Rent to Own vs. Traditional Mortgages
Establishing and Repairing Credit
It’s no secret that most people seek out Rent to Own home options over traditional mortgages because of credit issues: either their credit is fair or poor or simply just established. Depending on the housing market, banks may be very strict with their lending. So what are the major differences?
No Banks Involved in purchasing a Rent to Own homes
Rent to Own homes are arranged without any bank involvement. Many people may use a lawyer to protect themselves or a realtor to have good counsel. But, there are no banks or bank loans involved. Rent to Own homes are often referred to as Owner Financed homes, because the “lending” falls on the owner/seller. Now this is where it gets a little tricky.
The Long Haul
RTO transactions are usually 24-36 month agreements where the party interested in purchasing the home essentially “rents” it from the owner. Their “rent” payments go towards the down payment of the house. Once the agreed upon time has passed, the renter can then choose to purchase the house. They typically complete the purchase by using the down payment built from those “rent” payments and a bank-backed loan, after spending time fixing or establishing their credit.

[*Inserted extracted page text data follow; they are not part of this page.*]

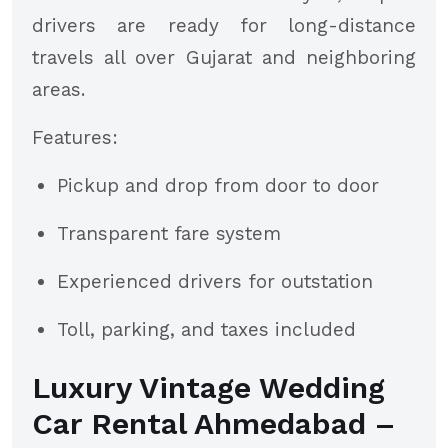
drivers are ready for long-distance
travels all over Gujarat and neighboring
areas.
Features:
Pickup and drop from door to door
Transparent fare system
Experienced drivers for outstation
Toll, parking, and taxes included
Luxury Vintage Wedding
Car Rental Ahmedabad –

You’re in a position where you are building up or re-building your credit, and you’re interested in taking out a home loan. You may be asking, “What does my credit score need to be before I can qualify for a mortgage?” There’s a general range that puts you in the home loan waters for smooth sailing, and a little give in a lower range for rougher waves.
In general, it is safe to say that a credit score of at least 670 is necessary to take out a traditional mortgage. Some say that a lower score (high 500s to low 600s) can qualify you for certain programs. These programs are typically a little trickier to navigate. For example, although you might qualify for an FHA loan with a lower score, and this type of loan requires less of a down payment, you might be mandated to take out additional insurance (PMI). The weight of carrying this type of home loan can be heavy.
So, it’s safe to say, in order to avoid extra stress, you should have a credit score of 670 or above before you apply for your first mortgage loan. After this, make your payments on time so that your score continues to increase. A higher credit score always equals a lower interest rate when it comes to financing.